Ciony listens for a minute, takes a pen from the holder on her desk and scribbles some notes on a pad. She says “yes” several times, then “Okay, I'll see what I can do,” before launching into a detailed account of her most recent bout of rheumatism and her granddaughter's recovery from chicken pox.

The following Monday,
the phone rings in Saenz's faculty office. “That should be Ben's boys,” Saenz says.

Jerome nods and answers the call. “Yes?”

“Hey, Father Lucero. Is the joint jumping?”

“Ah.” It occurs to him that the reporter's voice sounds very like a drag queen's. Perhaps she smokes a lot. “Joanna.” He glances up at Saenz, and the other priest immediately comes close. “How are you?”

“I'm okay.”

“You sure? You sound like you have a sore throat. Do you smoke a lot?”

A chuckle at the other end, as though she has heard this question many times before. “Haven't touched the stuff in years, Father. Guess that makes me a drag queen, eh?”

Jerome almost drops the receiver. “Gus is here; hang on a second,” he says hurriedly and hands the instrument over to the older priest as though it carries an electrical charge.

Saenz takes the phone from him with a puzzled smile. “Joanna,
comment vas-tu
?
Ah, vraiment?
” Jerome rolls his eyes in exasperation. “Listen, Joanna. Jerome is here, and his French is very bad. Shall I put you on speakerphone? I would like him to hear this.”

Saenz presses a button on the phone and replaces the handset. Immediately the sound of the woman's deep, gravelly voice fills the room.

“I'm faxing you some information I dug up on Alex Carlos.”

The two priests look at each other.
Already?
Jerome mouths silently to Saenz.

“Relax, Father,” she drawls, as though she has heard him. “You do your job, and I'll do mine. The long and short of it is, you have one fairly smart suspect on your hands. Comes from a poor family, but he's been granted scholarships almost
throughout his entire academic life, culminating in a dentistry degree from the University of the Philippines. He has no immediate family in Manila; his parents moved to Bulacan soon after his graduation from college—apparently they have relatives there. Their address is on the documents I'm faxing you.”

Jerome is shaking his head. “How did you get all this?”

“Contacts, Father Lucero,” the woman says, in a tone of good-natured jest. “Do you realize the civil service is a huge untapped information resource? And it doesn't respond very well to NBI agents throwing their weight around either.”

Saenz takes a deep breath, a tad peeved yet hugely grateful at the same time. “Joanna, you are a gem.”

“That's your diplomatic way of telling me I can scratch the hardest surfaces, eh, Father?” She laughs softly. “You know there's no such thing as a free lunch, right?”

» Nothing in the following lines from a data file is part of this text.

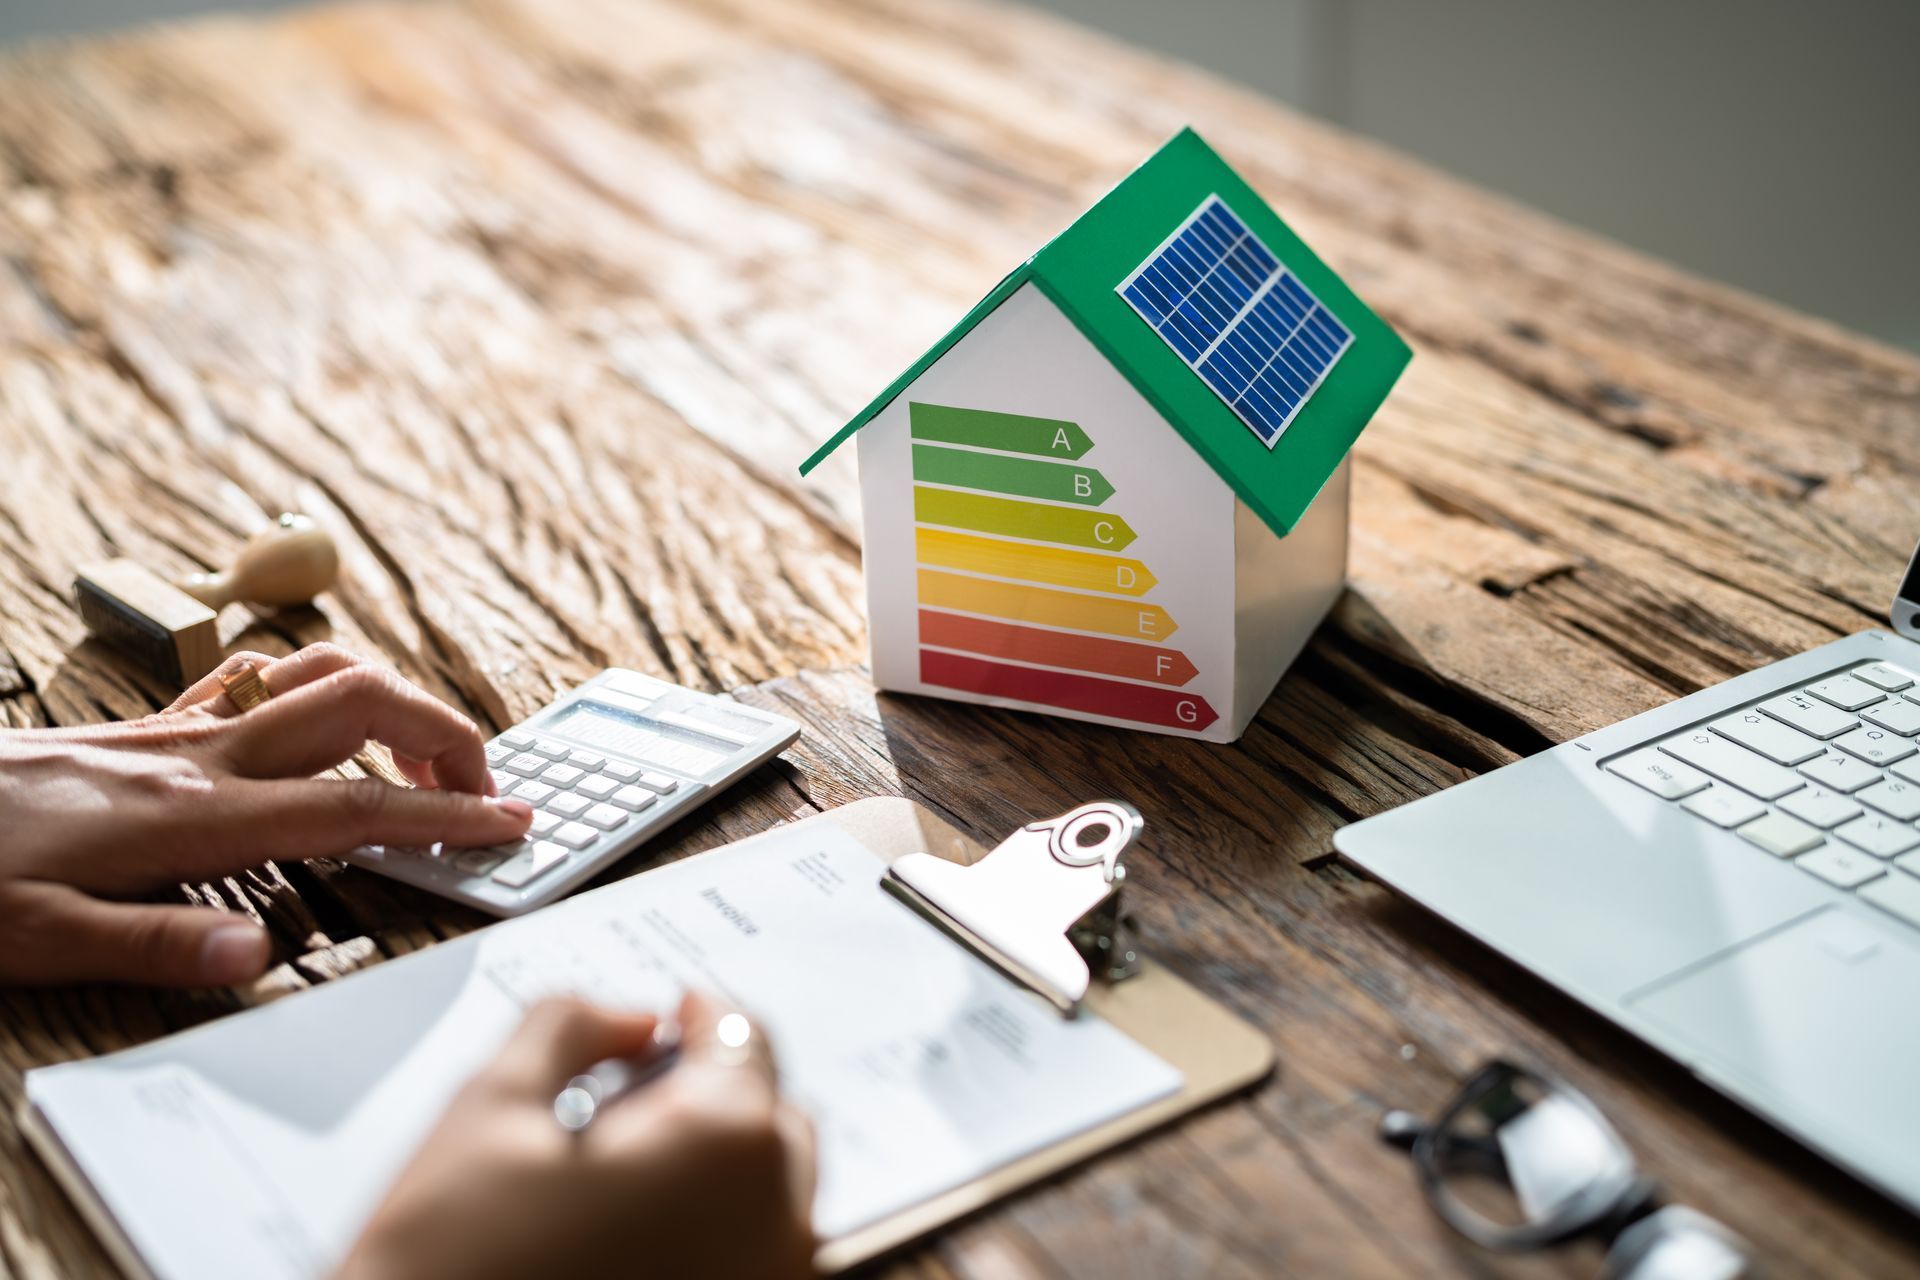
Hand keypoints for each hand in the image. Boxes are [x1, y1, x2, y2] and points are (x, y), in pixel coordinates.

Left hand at [0, 643, 532, 986]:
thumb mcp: (32, 939)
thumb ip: (153, 946)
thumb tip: (259, 959)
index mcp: (194, 816)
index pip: (355, 803)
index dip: (447, 814)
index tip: (510, 823)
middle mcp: (202, 755)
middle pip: (364, 704)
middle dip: (446, 736)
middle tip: (483, 790)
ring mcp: (179, 731)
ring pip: (320, 672)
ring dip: (393, 700)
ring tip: (420, 755)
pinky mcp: (150, 727)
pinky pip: (258, 677)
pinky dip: (317, 684)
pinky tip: (316, 723)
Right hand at [340, 992, 816, 1279]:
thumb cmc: (448, 1267)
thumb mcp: (488, 1108)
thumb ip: (570, 1027)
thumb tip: (627, 1018)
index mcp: (725, 1144)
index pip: (745, 1038)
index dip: (698, 1016)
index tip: (672, 1015)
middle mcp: (774, 1220)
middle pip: (768, 1115)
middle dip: (710, 1090)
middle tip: (631, 1097)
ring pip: (767, 1190)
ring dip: (715, 1164)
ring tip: (619, 1173)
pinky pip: (751, 1254)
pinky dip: (712, 1228)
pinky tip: (632, 1233)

Saenz chuckles. “Of course. When this whole matter is settled.”

The woman hangs up.

In a few minutes, the papers begin coming through: birth and baptismal certificates, school records, newspaper clippings. Saenz takes the documents off the machine, one by one, and hands them over to Jerome.

Jerome shakes his head, half in admiration and half in amazement. “A one-woman NBI,” he says as he pores over the faxes. After a few minutes, he waves a piece of paper at Saenz. “Guess where he finished secondary school.”

Saenz looks above the upper rims of his glasses. “Payatas High?”

Jerome nods. “Favorite son.” He pauses to think. “Bulacan. That's not far. Could be worth a day trip. What do you think?”

“I don't know. Maybe Ben can get the local NBI office to interview them.”

Jerome's nose crinkles, as though there's a foul smell in the room. “I'm not sure how much help that would be, to be honest.”

“I see what you mean.” Saenz knows Jerome doesn't have a very high regard for the interviewing skills of most NBI agents. “Can you spare the time?”

“I think I can move things around and free up most of tomorrow.”

“All right, then. But you'll need a good story. Something that won't alarm them.”

Jerome smiles. “I thought you said I had a gift for this sort of thing.”